I’m scheduled to give a “Tomato Talk” to a local group of community members who are interested in growing their own tomatoes from seed in the next 10 days and in the process for preparing for this talk, I thought I’d do a little soil test for what makes for a strong seedling and share it with y’all as things grow so that you can grow your health through gardening and learn tips for what I learn along the way. 😉
I took four (4) 4-pack planting trays and used the same batch of sifted soil for all four packs. The control 4-pack is straight up soil only. The second 4-pack I amended the soil with worm castings only. The third 4-pack I amended the soil with activated charcoal from a company I heard about and am trialing their product before bringing it to sell in our store and online. The fourth 4-pack soil is amended with the same ratio of worm castings as the second 4-pack as well as the same ration of the third 4-pack of soil with activated charcoal (so this final 4-pack has both amendments in it.)
I then repeated the same amendments in another batch of similar soil, but put it in a soil block and amended certain soil blocks with worm castings only and activated charcoal castings only and a mix of both worm castings and activated charcoal. I also included rock wool just to compare growth of seed in this substrate as well. The rock wool will need to have kelp diluted and added to it as the seedlings grow as the rock wool is pH neutral and is devoid of nutrients.
For plants, I chose seed that was from the same lot, same harvest, same parent plant. All seed is our homegrown line of seed that we’ve saved and developed season after season, so I am confident that we have good strong seed stock to run the test. I chose to plant microdwarf tomatoes, because we are in the middle of winter here in Atlanta, Georgia and I can grow micro-dwarf tomatoes indoors under lights and evaluate results before our busy season of the summer harvest begins. We selected different micro dwarf tomato cultivars including Florida Petite Microdwarf Cherry Tomato, Rosy Finch Microdwarf Cherry Tomato, Aztek Microdwarf Cherry Tomato and Venus Microdwarf Cherry Tomato.

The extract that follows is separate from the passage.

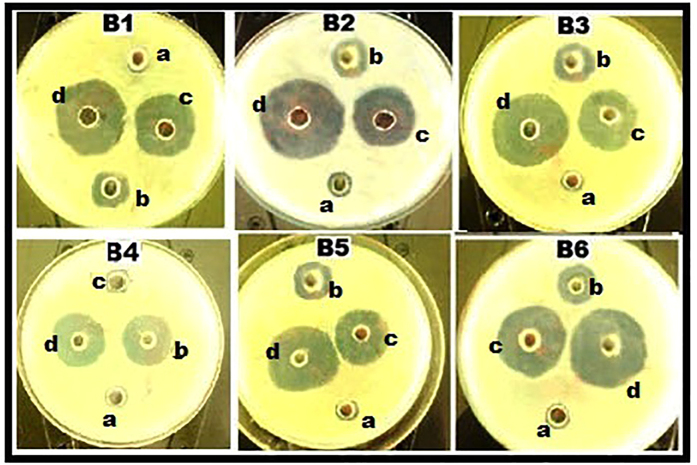
Petri plates showing the ZOI of SNPs, topical antibiotic and combinations against P. aeruginosa.B1: Cefazolin; B2: Mupirocin; B3: Gentamycin; B4: Neomycin; B5: Tetracycline; B6: Vancomycin. a: Control; b: SNP; c: Topical antibiotic; d: SNP + Topical antibiotic.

To gauge results, we will weigh all produced fruit and count the number of blossoms and the number of final fruit set by each tomato plant. I will do my absolute best to give equal amounts of water by first measuring what each plant is given and offering the same amount to each plant.
My hypothesis is that the air pruning action of the soil blocked starts will produce stronger seedlings for transplanting in the long run because when that root hits the air, it will signal to the plant to produce roots on the interior of the soil elsewhere. More roots will mean the plant has more opportunities to take up moisture and nutrients in the long run. I also think the soil block with BOTH worm castings and activated charcoal will perform the best because the worm castings will further any biological activity that may be happening within the soil and “cling” to the activated charcoal which the plant can tap as it needs.